On the other hand, teams that built processes around AI coding — with feedback loops, documentation, and review — saw far better results.
They made the AI explain its reasoning, documented acceptance criteria, and looped back to check whether the outputs matched the original plan. That produced reliable outcomes.”
So the lesson is this: AI coding is about changing how you work — focusing on process, documentation, and validation. Colwell asserts:
“Done this way, it’s powerful, but done badly, it’s a disaster.”
The “stolen generation” of developers
I’m always interested in what AI means for young developers entering the workforce, especially in many cities in Europe where there are high unemployment rates for early-career roles.
According to Colwell, right now, we have a delicate balance.
"Younger engineers adapt quickly to new tools, but they don’t always recognize what “good” code looks like. Experienced engineers know quality, but can struggle to adapt to the new paradigm. Pairing the two creates strong outcomes.”
He believes that looking further ahead, we’ll flip the traditional learning path:
“Today, junior developers spend years learning by fixing bugs and writing small features before they’re trusted with design.
In the future, people may learn design patterns and architecture first, because AI will handle much of the low-level coding.
However, Colwell also raised concern about what he calls a “stolen generation” — developers trained on coding skills that AI makes less relevant, but who haven’t learned higher-level design thinking.
“They’ll need to re-skill, which won’t be easy. At Tricentis, we’ve realised that defensibility no longer lies in code — AI makes code almost disposable.
The moat is data, delivery, and customer trust. Code can be reproduced quickly, but real-world data and trusted customer relationships cannot. That’s why enterprises are incredibly protective of their data and why we focus heavily on transparency.”
From ERP overhauls to agentic AI workflows
In terms of AI-first evolution, Tricentis has three main focuses:
Autonomous testing — essentially, letting users guide the process while AI handles the execution. “We want 'hands on the keyboard' testing to disappear.”
ERP replacement and validation: “Many enterprises are moving to cloud ERP systems while grappling with massive technical debt and vendor lock-in. We see a huge opportunity in helping them test and validate those transitions,” shared Colwell.
Agentic coding and validation — Colwell asserts that the gap in the market is not just in AI coding but in AI validation.
“You can’t let the same AI that writes code also test it, because it will inherit the same false assumptions.
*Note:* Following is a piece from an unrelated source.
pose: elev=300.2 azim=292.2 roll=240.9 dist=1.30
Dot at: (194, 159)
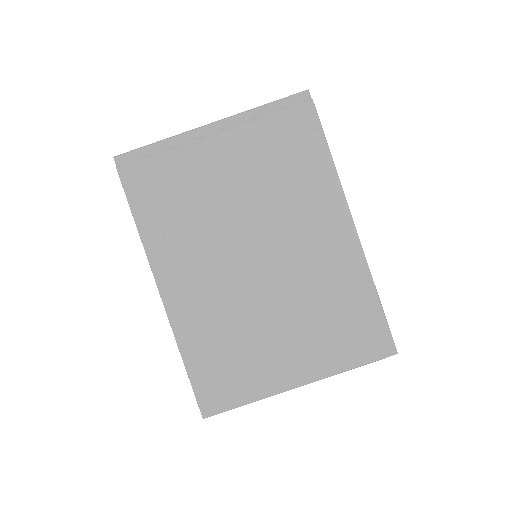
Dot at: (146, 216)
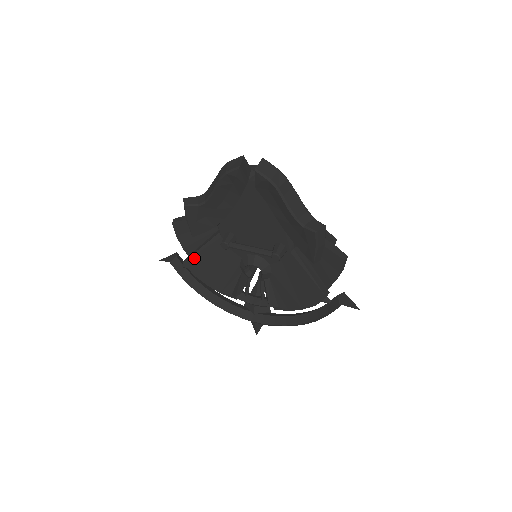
We’ve developed approaches using separate AIs — one to write code, another to test it — communicating through protocols like Model Context Protocol. That separation creates the same dynamic you get in human teams, where developers and testers think differently.”
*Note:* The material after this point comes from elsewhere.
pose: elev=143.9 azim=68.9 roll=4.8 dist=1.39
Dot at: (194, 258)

Tricentis AI workspace offers an enterprise-grade environment for managing AI agents, workflows and governance across the entire software lifecycle.
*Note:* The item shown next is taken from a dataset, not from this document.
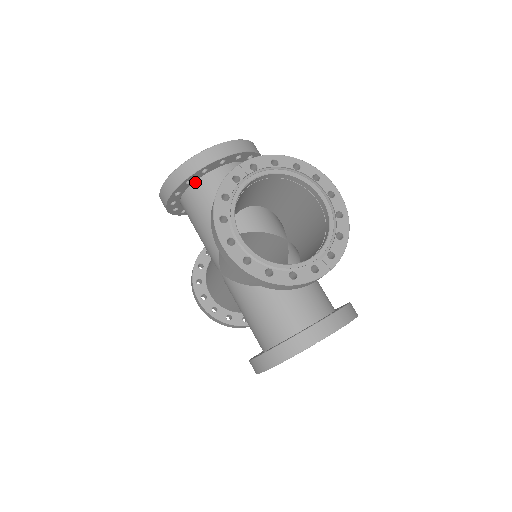
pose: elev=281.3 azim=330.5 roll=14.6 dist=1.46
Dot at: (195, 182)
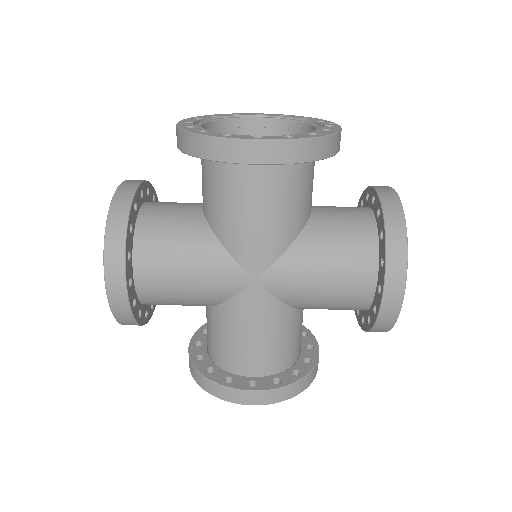
Dot at: (135, 231)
Coming in 2026, this intelligent workspace allows organisations to:
- Onboard and orchestrate AI agents from Tricentis, partners or third parties;
- Define governance and security policies for responsible AI operations;
- Integrate directly into SDLC workflows using tools like Jira, GitHub and ServiceNow;
- Monitor agent performance and compliance through unified dashboards; and
- Scale quality engineering autonomously, empowering teams to manage agentic AI “workforces” while focusing on higher value initiatives.
The AI workspace unites Tricentis’ agentic portfolio, including Agentic Test Automation (Tosca), Quality Intelligence (SeaLights), Test Management (qTest) and Performance Engineering (NeoLoad), all connected through Model Context Protocol (MCP) servers that enable secure, flexible interoperability across AI systems and enterprise toolchains.